我的想法:  知乎赴美上市,至少是一个中国科技公司超越了美国同行的例子,这个同行当让就是Quora。尽管上市首日破发,但对于一个问答论坛来说,能在股市上拿到50亿美元的估值,还是很不容易。我经常读知乎的帖子,学习了解技术信息。我会密切关注此公司上市后的走向。

隔着太平洋,沈南鹏和李飞飞进行了一场超级对话”  (中文来源: 投中网)

我的想法:  红杉中国负责人沈南鹏和斯坦福大学以人为本人工智能研究院联席院长,李飞飞(她也是红杉资本“赞助”的首位教授),就人工智能对医疗行业的影响进行了场精彩的对话。这番对话,其实很值得翻译成英文和许多其他语言,把其中的见解传播给更多人。(如果您对英文版感兴趣,请告诉我。) 对话涉及到AI在医疗领域应用的许多方面,许多都因为疫情而加速。其中一些例子包括诊断、使用AI感知器帮助患者护理以及新药研发。

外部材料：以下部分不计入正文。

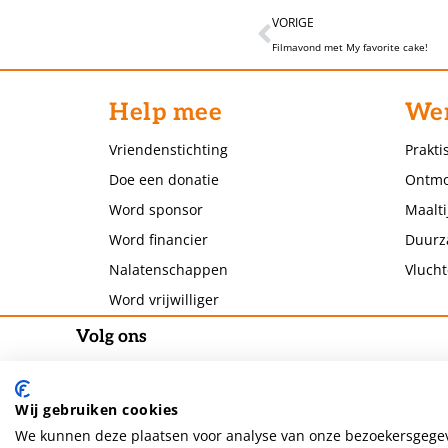
VORIGE
Filmavond met My favorite cake!
Help mee
Wer
Vriendenstichting
Prakti
Doe een donatie
Ontmo
Word sponsor
Maalti
Word financier
Duurz
Nalatenschappen
Vlucht
Word vrijwilliger
Volg ons
Wij gebruiken cookies
We kunnen deze plaatsen voor analyse van onze bezoekersgegev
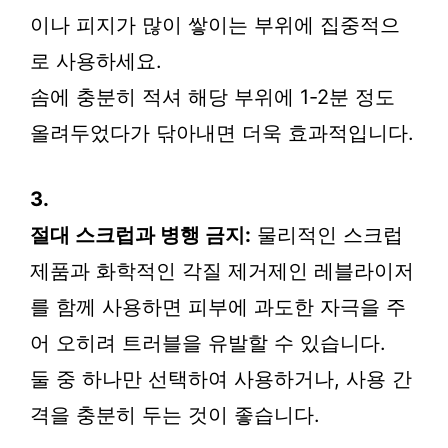
이나 피지가 많이 쌓이는 부위에 집중적으
로 사용하세요.
솜에 충분히 적셔 해당 부위에 1-2분 정도
올려두었다가 닦아내면 더욱 효과적입니다.
3.
절대 스크럽과 병행 금지:
물리적인 스크럽
제품과 화학적인 각질 제거제인 레블라이저
를 함께 사용하면 피부에 과도한 자극을 주
어 오히려 트러블을 유발할 수 있습니다.
둘 중 하나만 선택하여 사용하거나, 사용 간
격을 충분히 두는 것이 좋습니다.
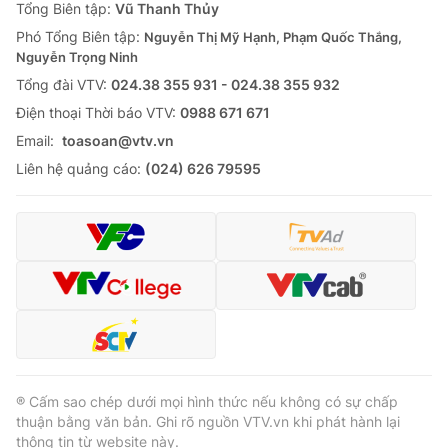
Tổng Biên tập:
Vũ Thanh Thủy
Phó Tổng Biên tập:
Nguyễn Thị Mỹ Hạnh, Phạm Quốc Thắng,
Nguyễn Trọng Ninh
Tổng đài VTV:
024.38 355 931 - 024.38 355 932
Ðiện thoại Thời báo VTV:
0988 671 671
Email:
toasoan@vtv.vn
Liên hệ quảng cáo:
(024) 626 79595
® Cấm sao chép dưới mọi hình thức nếu không có sự chấp
thuận bằng văn bản. Ghi rõ nguồn VTV.vn khi phát hành lại
thông tin từ website này.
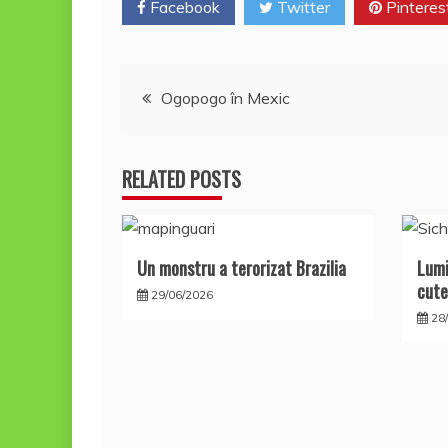
Facebook
Twitter
Pinteres
k
ă
Navigare
Ogopogo în Mexic
în
RELATED POSTS
articole
Un monstru a terorizat Brazilia
Lumi
cute
29/06/2026
28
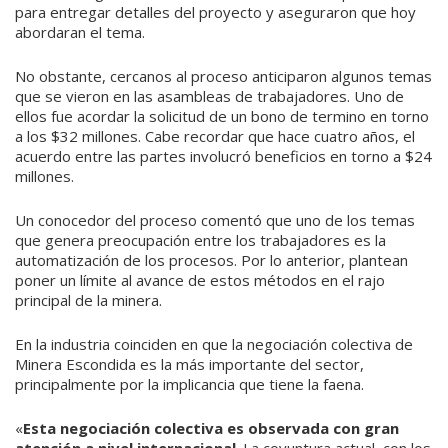
para entregar detalles del proyecto y aseguraron que hoy
abordaran el tema.
No obstante, cercanos al proceso anticiparon algunos temas
que se vieron en las asambleas de trabajadores. Uno de
ellos fue acordar la solicitud de un bono de termino en torno
a los $32 millones. Cabe recordar que hace cuatro años, el
acuerdo entre las partes involucró beneficios en torno a $24
millones.
Un conocedor del proceso comentó que uno de los temas
que genera preocupación entre los trabajadores es la
automatización de los procesos. Por lo anterior, plantean
poner un límite al avance de estos métodos en el rajo
principal de la minera.
En la industria coinciden en que la negociación colectiva de
Minera Escondida es la más importante del sector,
principalmente por la implicancia que tiene la faena.
«
Esta negociación colectiva es observada con gran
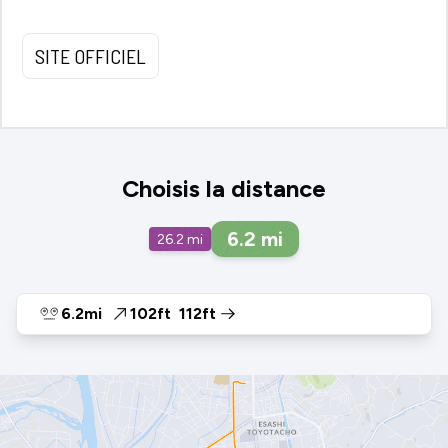
SITE OFFICIEL
Choisis la distance
6.2
mi
26.2
mi
6.2mi
102ft
112ft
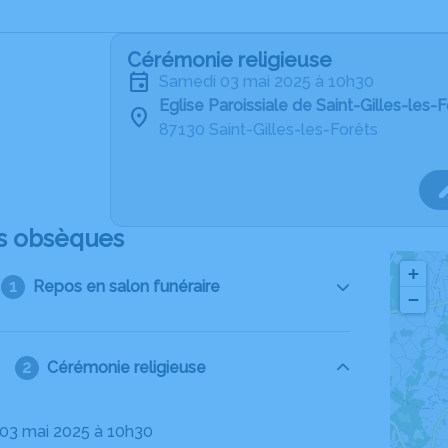
Cérémonie religieuse
samedi 03 mai 2025 à 10h30
Eglise Paroissiale de Saint-Gilles-les-
87130 Saint-Gilles-les-Forêts
s obsèques
+
Repos en salon funéraire
−
Cérémonie religieuse
 03 mai 2025 à 10h30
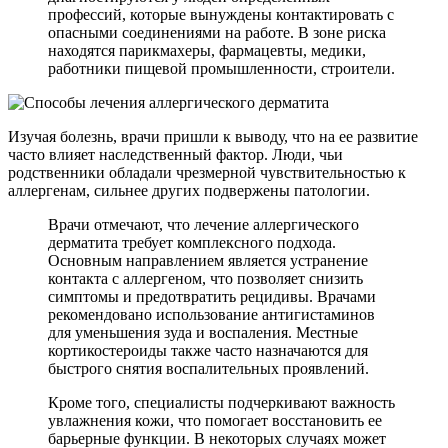
профессий, которые вынуждены контактировать с
опасными соединениями на работе. В зоне риска
находятся парикмахеры, фармацевты, медики,
работники пищевой промышленности, строители.
Изучая болезнь, врачи пришли к выводу, что на ее развитие
часто влияет наследственный фактор. Люди, чьи
родственники обладали чрезмерной чувствительностью к
аллергенам, сильнее других подвержены патологии.
Врачи отмечают, что лечение аллергического
дерматита требует комплексного подхода.
Основным направлением является устранение
контакта с аллергеном, что позволяет снизить
симптомы и предотвратить рецидивы. Врачами
рекомендовано использование антигистаминов
для уменьшения зуда и воспаления. Местные
кортикостероиды также часто назначаются для
быстрого снятия воспалительных проявлений.
Кроме того, специалисты подчеркивают важность
увлажнения кожи, что помогает восстановить ее
барьерные функции. В некоторых случаях может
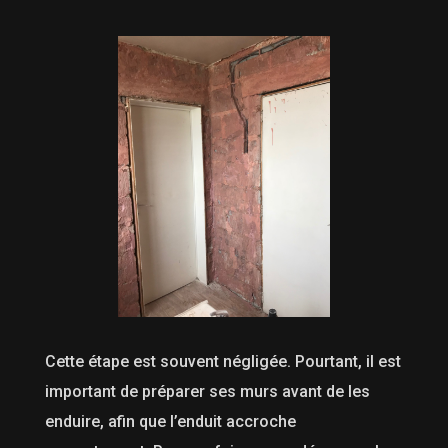
Cette étape est souvent négligée. Pourtant, il est
important de préparer ses murs avant de les
enduire, afin que l’enduit accroche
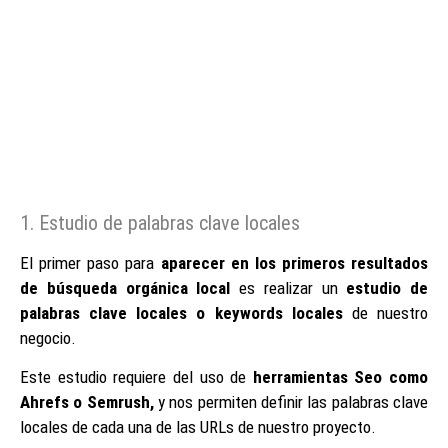
1. Estudio de palabras clave locales
El primer paso para
aparecer en los primeros resultados
de búsqueda orgánica local
es realizar un
estudio de
palabras clave locales o keywords locales
de nuestro
negocio.
Este estudio requiere del uso de
herramientas Seo como
Ahrefs o Semrush,
y nos permiten definir las palabras clave
locales de cada una de las URLs de nuestro proyecto.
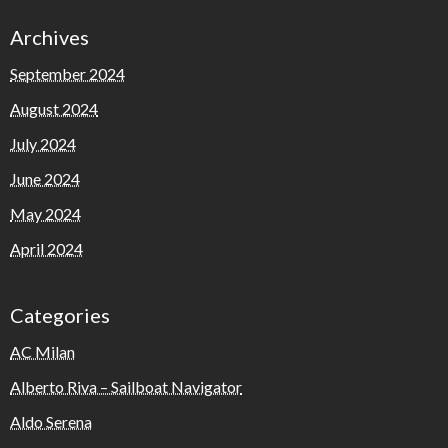
Archives
September 2024
August 2024
July 2024
June 2024
May 2024
April 2024
Categories
AC Milan
Alberto Riva – Sailboat Navigator
Aldo Serena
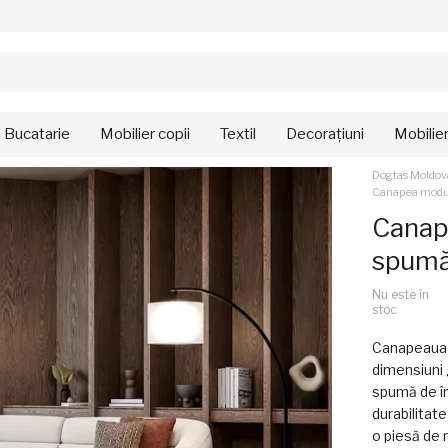
i Bucatarie
Mobilier copii
Textil
Decorațiuni
Mobilie
Dogtas Moldov
Canapea modula
Canap
spumă 
Nu este în
stoc
Canapeaua m
dimensiuni 
spumă de în
durabilitat
o piesă de m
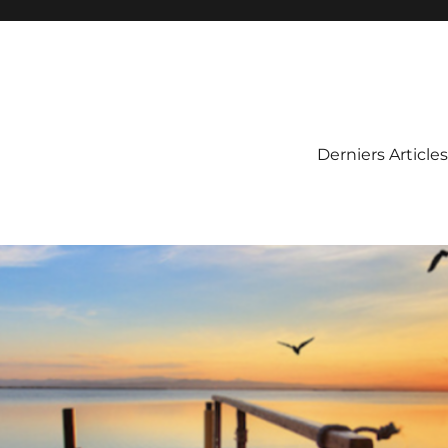
Derniers Articles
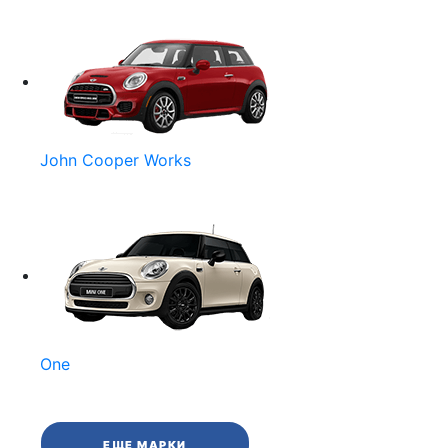
John Cooper Works
One
ЕЩЕ МАРКИ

无代码的时代真的来了吗?”  (中文来源: CSDN)

我的想法: 这是我在中文科技博客圈看到的为数不多的关于 "无代码" 趋势的评论。尽管近几年来,无代码(no-code)和低代码(low-code)在硅谷是个很火的投资赛道,但我目前还没有看到一家来自中国的无代码创业公司。随着中美两国在技术走向和认知的各种方面的“时差”越来越短,这种情况在未来五年内就会发生改变。